Modeling Technologies

Reality is that in the hands of a guru and given enough time, almost any modeling technology can be massaged into providing a quality model and yielding human insight. We have a different philosophy in that the combination of a variety of modeling technologies has a synergistic effect and will produce the desired high quality models and human insight faster, easier and more robustly than pushing any given technology to its limits. With that caveat, the favorite technologies used by the authors are illustrated in the graphic below.

Symbolic regression has emerged as our dominate modeling technology in recent years due to algorithmic and computer advances that have expanded the scope of problems to which it can be applied. Using a survival-of-the-fittest metaphor, expressions are evolved which summarize the data response.
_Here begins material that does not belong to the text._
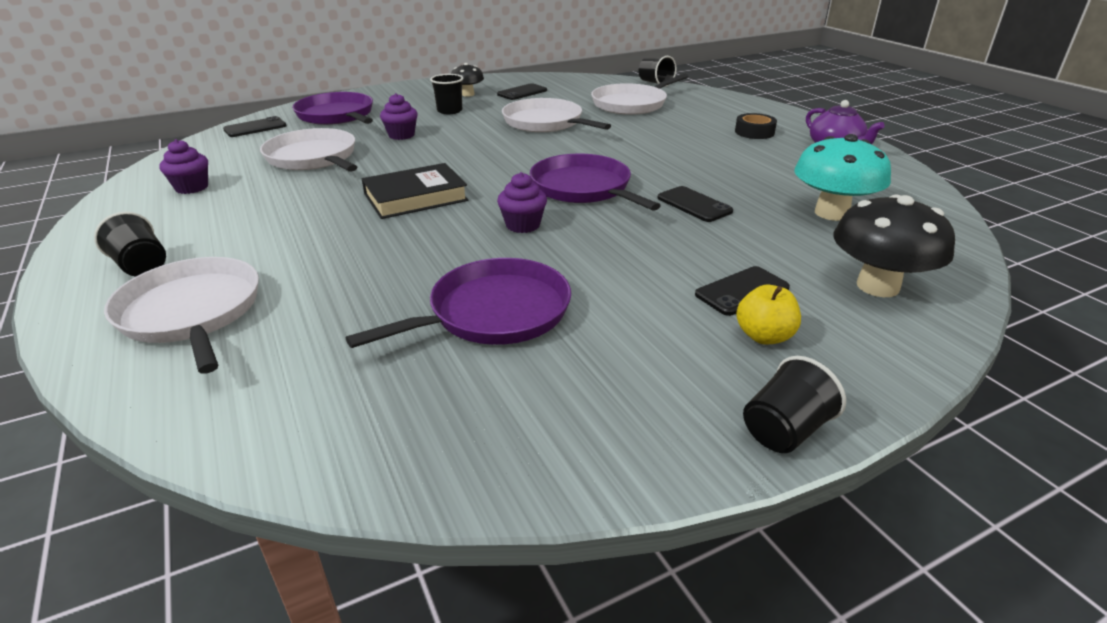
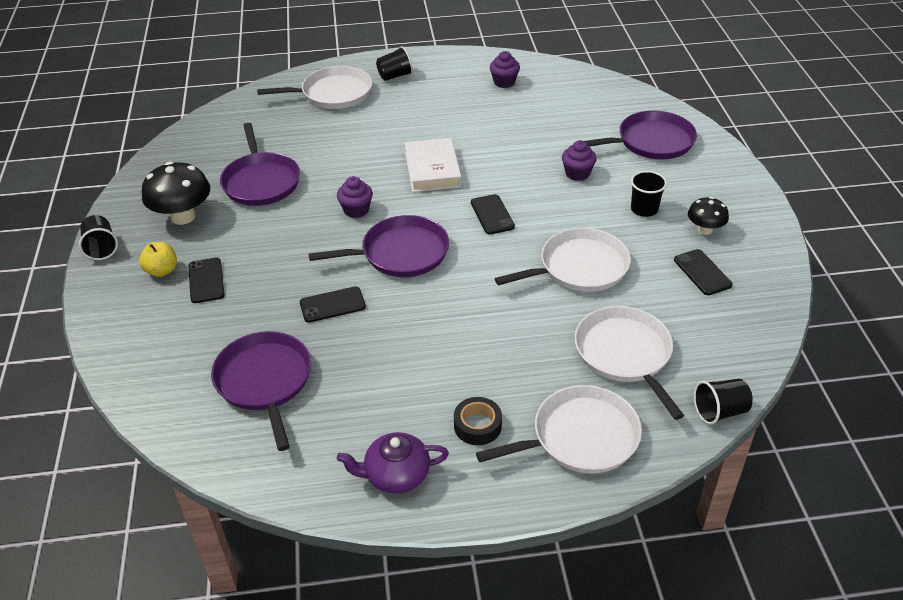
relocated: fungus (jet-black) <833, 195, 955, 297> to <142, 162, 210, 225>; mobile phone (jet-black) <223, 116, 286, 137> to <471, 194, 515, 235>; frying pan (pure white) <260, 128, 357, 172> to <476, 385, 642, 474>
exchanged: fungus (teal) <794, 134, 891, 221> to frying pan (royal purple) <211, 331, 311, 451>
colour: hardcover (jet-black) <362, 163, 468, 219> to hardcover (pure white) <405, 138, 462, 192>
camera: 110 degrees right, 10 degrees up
The current state-of-the-art algorithms implemented are very powerful in that in addition to developing compact (nonlinear) models which are suitable for human inspection, driving variables are automatically identified and selected.

Because of the automatic variable selection, symbolic regression can directly handle fat arrays which would be pathological for other techniques. One limitation of symbolic regression is that the search space is infinite so developing quality models is compute intensive.

The practical limit for the DataModeler implementation is on the order of 50,000 to 100,000 records; although, this can be exceeded if extra effort or patience is applied.

Variable selection can also be accomplished via iterative downselection of inputs using stacked analytic nets (SANs). Similar to neural networks, SANs are attractive because ensembles of models can easily be developed which will diverge when extrapolating  — which provides a trust metric on the developed models to detect when either the underlying system has changed or the models are being supplied with data from novel regions of parameter space and, therefore, are extrapolating. SANs are also attractive because their development is very efficient and, as a result, they are suitable for model building and variable selection on very large data sets.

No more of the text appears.